Introduction: Type 2 diabetes mellitus together with obesity through the metabolic syndrome represent a worldwide epidemic with severe complication such as vascular damage, hepatic steatosis and neurodegeneration. A key step in the ethiopathogeneis of type 2 diabetes it is the transition from prediabetes to full-blown diabetic phenotype. That transition implies an insulin secretion defect of pancreatic beta cells, the accumulation of amylin beta-sheet aggregates in human islets playing a major role. As we have previously described, high insulin demand in prediabetic stage forces pancreatic β-cell and cause ER and oxidative stress, which in fact leads to a dysfunction in folding proteins like amylin (IAPP). We have observed that overexpressed human amylin (hIAPP) induce the formation of amylin aggregates that accumulate in cytoplasm of insulinoma beta cells, increasing ER stress, impairing autophagy, unbalance the mitochondrial dynamics and inhibited mitophagy. The formation of exosomes represents a new way of intercellular communication that may potentially be used as detoxifying mechanism to eliminate toxic amylin beta-sheet aggregates.

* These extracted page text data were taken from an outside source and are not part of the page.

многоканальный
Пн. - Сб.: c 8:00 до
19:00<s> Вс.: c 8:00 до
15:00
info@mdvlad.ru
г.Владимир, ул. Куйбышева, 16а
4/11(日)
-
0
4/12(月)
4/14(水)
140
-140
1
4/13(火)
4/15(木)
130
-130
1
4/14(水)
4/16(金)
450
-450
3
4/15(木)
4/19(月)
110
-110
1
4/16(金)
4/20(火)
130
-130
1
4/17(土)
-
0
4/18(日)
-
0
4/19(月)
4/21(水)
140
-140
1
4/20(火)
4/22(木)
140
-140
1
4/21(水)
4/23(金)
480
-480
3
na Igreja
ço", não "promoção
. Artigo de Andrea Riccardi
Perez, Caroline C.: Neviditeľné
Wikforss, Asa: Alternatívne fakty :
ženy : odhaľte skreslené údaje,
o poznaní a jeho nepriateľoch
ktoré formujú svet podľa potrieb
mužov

Objectives: Exosomes are microvesicles around 30 to 150 nm that are usually secreted by cells as intercellular communication mechanism, bearing mRNA, miRNA or different proteins. We have proved that INS1-E hIAPP cells are able to secrete exosomes bearing high amount of human amylin. Thus, we hypothesized the exosomes secreted by insulinoma cells overexpressing human amylin it is a detoxifying mechanism that may contribute to deliver human amylin plaques load exosomes into the brain, which may represent a link between damage pancreatic β-cells in type 2 diabetes and damage neurons in Alzheimer disease.

Material and methods: We have used a mouse hippocampal cell line (HT-22 cells) to assess how those exosomes affect HT-22 cells ER stress, autophagy, mitochondrial dynamics and mitophagy. Exosomes were isolated from INS1-E WT, rIAPP and hIAPP cells using a commercial kit, characterized and added to HT-22 cell cultures. Finally, we analysed exosomes effect on HT-22 cells by Western Blot and immunofluorescence assays.

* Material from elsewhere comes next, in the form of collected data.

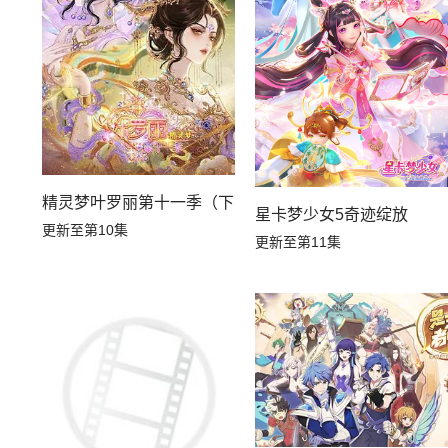
精灵梦叶罗丽第十一季（下）
星卡梦少女5奇迹绽放
更新至第10集
更新至第11集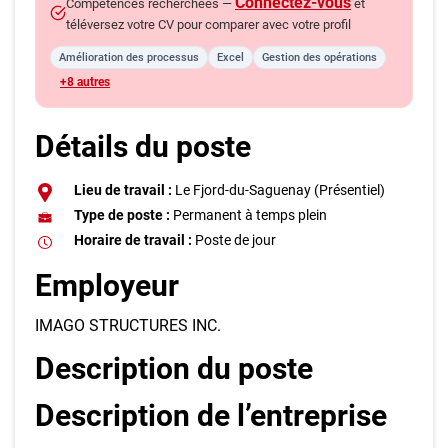
Connectez-vous
Compétences recherchées —
et
téléversez votre CV pour comparer avec votre profil
Amélioration des processus
Excel
Gestion des opérations
+8 autres
Détails du poste
Lieu de travail :
Le Fjord-du-Saguenay (Présentiel)
Type de poste :
Permanent à temps plein
Horaire de travail :
Poste de jour
Employeur
IMAGO STRUCTURES INC.
Description du poste
Description de l’entreprise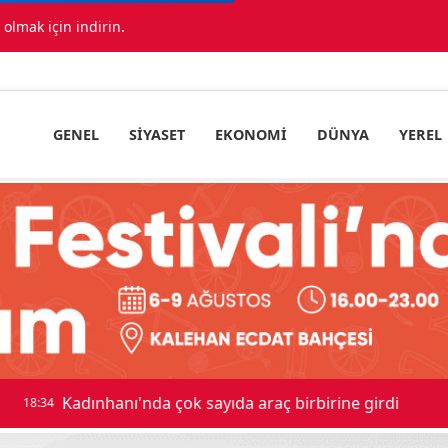
lmak için indirin.
GENEL
SIYASET
EKONOMI
DÜNYA
YEREL
ıda araç birbirine girdi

Results: INS1-E hIAPP cells submitted to high glucose levels stimulate amylin plaque formation. Thus, we have detected amylin beta-sheet aggregates into the cytoplasm, this accumulation being aggravated when autophagy or ubiquitin proteasome system (UPS) are blocked. In addition, mouse hippocampal HT-22 cells exposed to hIAPP-exosomes and treated with oxidative stressors showed an impairment in autophagosomes elimination, as well as a tendency to mitochondrial fission in damage mitochondria.

Conclusions: Our results suggest that exosomes are generated by INS1E hIAPP insulinoma cells as a detoxifying mechanism to eliminate toxic amylin beta-sheet aggregates. These exosomes could be a vehicle to carry on these toxic products to other cell types such as hippocampal cells, aggravating or accelerating neurodegenerative processes, and establishing a possible etiopathological link between T2DM and neurodegenerative diseases.